Isn't he handsome? Yeah, I'm a proud mama.
I remember walking him into Ms. Logan's Kindergarten class as vividly as if it was yesterday, but in fact, yesterday he walked across the stage and received his diploma. And in truth, the last 13 years have been fraught with struggle, so it's hard to believe they've flown by so fast.
I have always loved school. From Kindergarten through grad school, I loved stepping into a class for the first time, wondering what I was going to learn. It's really no surprise that I'm a teacher. I'm sure I love school so much because I have always been very good at playing the game, both academically and socially.
Kids who never quite figure out the rules to the game struggle academically or socially or both. Sometimes a kid knows the rules, but doesn't have the skill to play. For example, I know how football is played. I understand the rules. I can even wax lyrical on the finer points of the game, but if I tried to get out on the field and play, I'd get killed. I'm not equipped to succeed in that game.
My son has never liked school. He's plenty smart, but he's never been very good at playing the game. He can tell you how the game is played. He can wax lyrical on the finer points of the social minefield of the average American high school, but as a practical matter, he can't navigate it. He is an artist, and like many artists, turned inward.

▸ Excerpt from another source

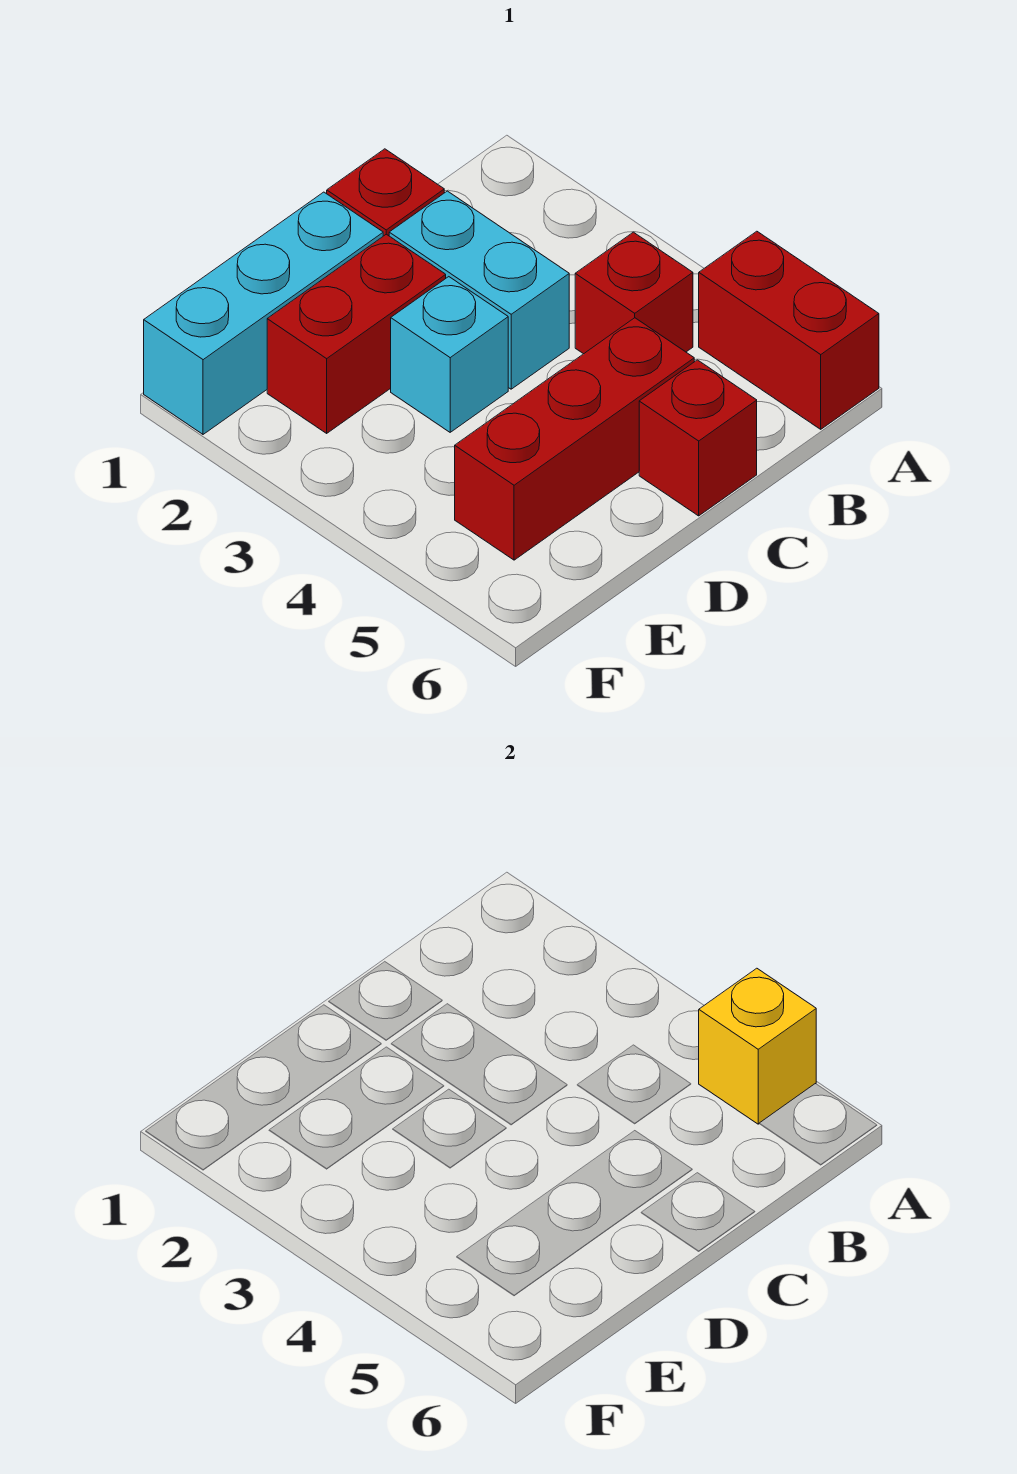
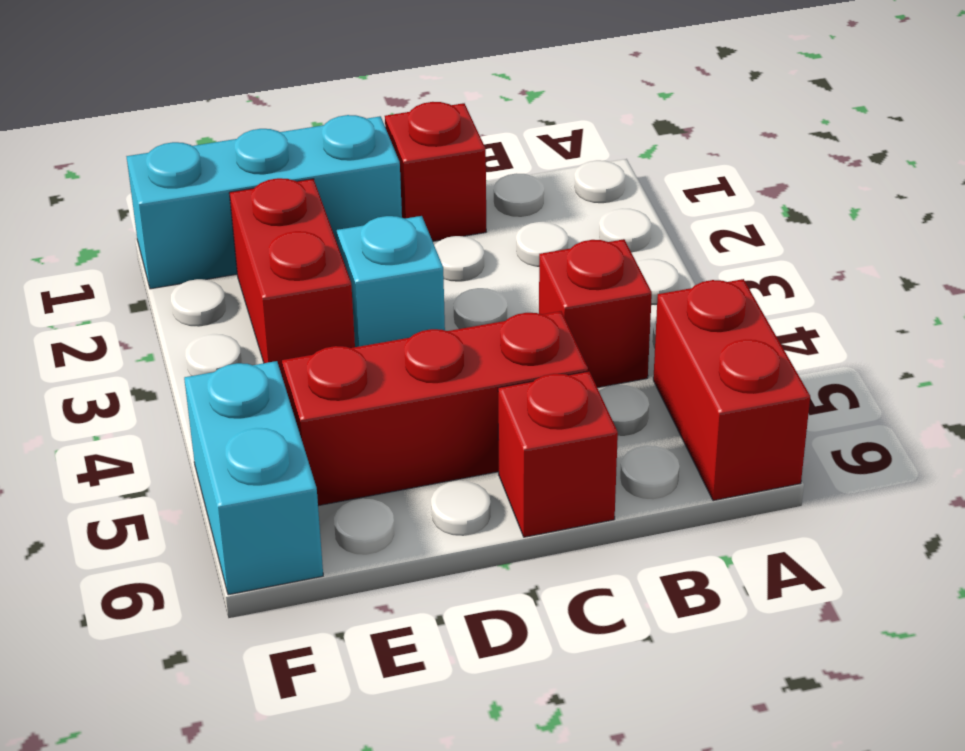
yellow brick A5 level 2 -> none
cyan brick C2:C3 level 1 -> cyan brick F5:F6 level 1
red brick D2:E2 level 1 -> red brick E2:E3 level 1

I am grateful to the teachers he had along the way who saw my son and inspired him. I am grateful to my son for making me a better teacher. Every kid isn't like me, and getting an inside view of one who has wildly different ideas about school has been good perspective.
The last year has been an odyssey, a long journey characterized by many changes of fortune. There were days when I really didn't think we'd get here. I've been a coach, a drill sergeant, a counselor, and a priest. I've wept tears of despair and tears of joy. In the end, my son did what he had to do himself. I am more proud of him than I can say.
Happy Graduation, Son. I love you.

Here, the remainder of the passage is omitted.